(Beginning of Given data)

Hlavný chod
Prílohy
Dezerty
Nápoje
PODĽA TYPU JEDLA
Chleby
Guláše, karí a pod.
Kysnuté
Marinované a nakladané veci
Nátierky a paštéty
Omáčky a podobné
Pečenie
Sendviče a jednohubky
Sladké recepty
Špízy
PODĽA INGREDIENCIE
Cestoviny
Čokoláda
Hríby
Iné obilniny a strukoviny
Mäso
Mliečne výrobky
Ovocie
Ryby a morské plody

(End of Given data)

** What the task requires **
Write out the text of every entry above line for line, with the Slovak wording, capitalization, and diacritics unchanged.

** Answer to this exercise **
Hlavný chod
Prílohy
Dezerty
Nápoje
PODĽA TYPU JEDLA
Chleby
Guláše, karí a pod.
Kysnuté
Marinované a nakladané veci
Nátierky a paštéty
Omáčky a podobné
Pečenie
Sendviče a jednohubky
Sladké recepty
Špízy
PODĽA INGREDIENCIE
Cestoviny
Čokoláda
Hríby
Iné obilniny a strukoviny
Mäso
Mliečne výrobky
Ovocie
Ryby a morské plody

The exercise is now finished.